Solidarnosc in Poland presided over food price rises of up to 600 percent while it froze wages. In 1991, East German industrial output halved. One year after the wall fell, a notice on the door of a Leipzig church read “with 2,000,000 unemployed we see little cause for celebrating”.

In the Caucasus, GDP per capita halved in two years. Life expectancy fell in many areas. In 1995 male life expectancy in Russia was 58 years. Romania’s population declined by 12 percent as those who could escaped. It remains the EU’s second poorest state. Inequality has grown steadily in most of the old bloc. In 1990 the highest paid in Russia earned four times the average; today they earn a minimum of 17 times more.

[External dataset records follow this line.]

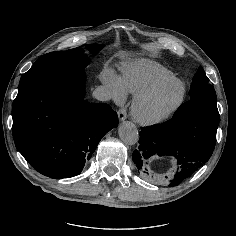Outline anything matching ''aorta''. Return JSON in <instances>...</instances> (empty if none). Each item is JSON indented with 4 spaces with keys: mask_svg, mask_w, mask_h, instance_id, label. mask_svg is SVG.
I'll use <instances>...</instances> for the list:
<instances>
[{
    "mask_svg": "<svg viewBox=\"0 0 236 236\" xmlns=\"http://www.w3.org/2000/svg\"><path fill=\"white\" fill-rule=\"evenodd\" d=\"M118 134L126 145H135L139 140L138 129L130 121H124L120 124Z\"/></svg>",
    "mask_w": 236,
    "mask_h": 236,
    "instance_id": "aorta-1",
    "label": "aorta"
}]
</instances>
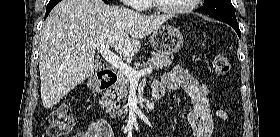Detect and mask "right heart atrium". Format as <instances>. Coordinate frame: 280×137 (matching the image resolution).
Instances as JSON below:
<instances>
[{
    "instance_id": "d8ad5b80",
    "label": "right heart atrium",
    "mask_w": 280,
    "mask_h": 137,
    "mask_svg": "<svg viewBox=\"0 0 280 137\" xmlns=\"http://www.w3.org/2000/svg\"><path fill=\"white\" fill-rule=\"evenodd\" d=\"M144 0H129V5L133 6L136 9H141Z\"/></svg>"
}]
</instances>
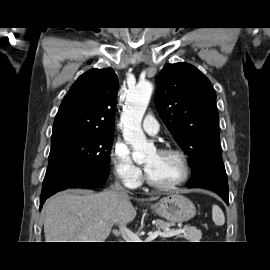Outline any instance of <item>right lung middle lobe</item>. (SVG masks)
<instances>
[{
	"mask_svg": "<svg viewBox=\"0 0 270 270\" xmlns=\"http://www.w3.org/2000/svg\"><path fill=\"white\" fill-rule=\"evenodd\" d=\"M113 132L65 128L52 131L46 174L70 164L88 172H109Z\"/></svg>",
	"mask_w": 270,
	"mask_h": 270,
	"instance_id": "dd1d6c3e",
	"label": "right lung middle lobe"
}]
</instances>
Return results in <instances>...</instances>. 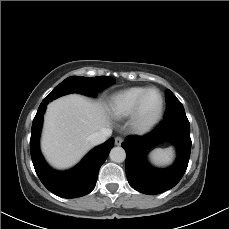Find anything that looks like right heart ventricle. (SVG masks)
I'll return each mask as SVG.
<instances>
[{"label":"right heart ventricle","instance_id":"obj_1","mask_svg":"<svg viewBox=\"0 0 229 229\" xmlns=\"http://www.w3.org/2000/svg\"><path fill=\"white\" fill-rule=\"evenodd\" d=\"M148 87H129L112 94L106 103L107 111L117 119L131 115L138 98Z\"/></svg>","mask_w":229,"mask_h":229}]
</instances>
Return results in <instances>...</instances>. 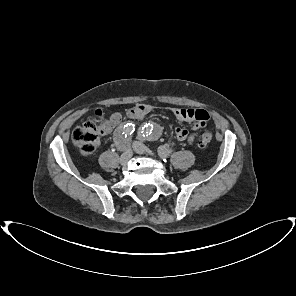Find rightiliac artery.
Segmentation results:
<instances>
[{"instance_id": "1", "label": "right iliac artery", "mask_w": 296, "mask_h": 296, "mask_svg": "<svg viewBox=\"0 0 296 296\" xmlns=\"http://www.w3.org/2000/svg\"><path fill=\"white\" fill-rule=\"evenodd\" d=\"M135 130V125L132 123H127L118 129L116 134V144L120 150H124L129 145V140L131 135Z\"/></svg>"}]
</instances>
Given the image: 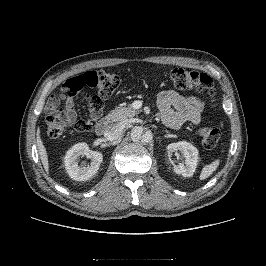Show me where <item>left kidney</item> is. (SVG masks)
<instances>
[{"instance_id":"left-kidney-1","label":"left kidney","mask_w":266,"mask_h":266,"mask_svg":"<svg viewBox=\"0 0 266 266\" xmlns=\"http://www.w3.org/2000/svg\"><path fill=\"white\" fill-rule=\"evenodd\" d=\"M177 151L182 153L184 157L183 163L174 164L171 160L173 153ZM166 152L176 174L183 177H191L194 174L198 162V150L191 143L186 141L171 143L167 146Z\"/></svg>"}]
</instances>
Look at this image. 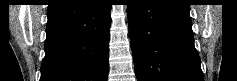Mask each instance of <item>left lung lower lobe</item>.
I'll list each match as a JSON object with an SVG mask.
<instances>
[{
    "instance_id": "1",
    "label": "left lung lower lobe",
    "mask_w": 237,
    "mask_h": 81,
    "mask_svg": "<svg viewBox=\"0 0 237 81\" xmlns=\"http://www.w3.org/2000/svg\"><path fill=\"white\" fill-rule=\"evenodd\" d=\"M127 9L138 81H204L186 0H132Z\"/></svg>"
}]
</instances>
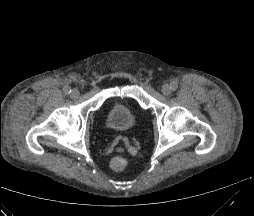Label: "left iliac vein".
<instances>
[{
	"label": "left iliac vein",
	"instance_id": "4c4485c4",
	"mask_svg": "<svg viewBox=\"0 0 254 216\" xmlns=\"http://www.w3.org/2000/svg\"><path fill=\"white\" fill-rule=\"evenodd\" d=\"M162 93L166 96L171 94V87L168 84L162 85Z\"/></svg>",
	"mask_w": 254,
	"mask_h": 216
}]
</instances>
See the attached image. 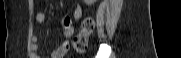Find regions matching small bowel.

For decades, the West had called for the iron curtain to be torn down. Now they set about ensuring it remained intact – under new terms that whipped up anti-immigrant fear and loathing. The Council of Europe reported that “Western countries [are] disturbed – in some cases terrified – by the prospect of migration from … the former Eastern Bloc.” Italian and Austrian troops were mobilised to counter the “threat” from Roma, perceived as the most dangerous.

So the freedom that was promised – if only those overthrowing the Stalinist order embraced the market – turned into a nightmare.

Rabid racism abounds across Europe today. Ethnic cleansing in the Balkans and the bombing of Serbia by NATO in the late 1990s, catastrophic cuts in living standards across most of the former Eastern bloc, repressive rule in many states have all led to profound alienation. Fascists are some of the best organised in Hungary.

The fall of the Berlin Wall symbolises the core of the Marxist argument: that masses of workers, the poor and students can and will challenge class rule. Their uprisings are moments of joy, inspiration and hope. The masses of the Stalinist bloc proved it was not communism, but also that the free market cannot serve the interests of humanity.

Those who struggled to bring Stalinism to its knees should be honoured for illuminating these historic truths.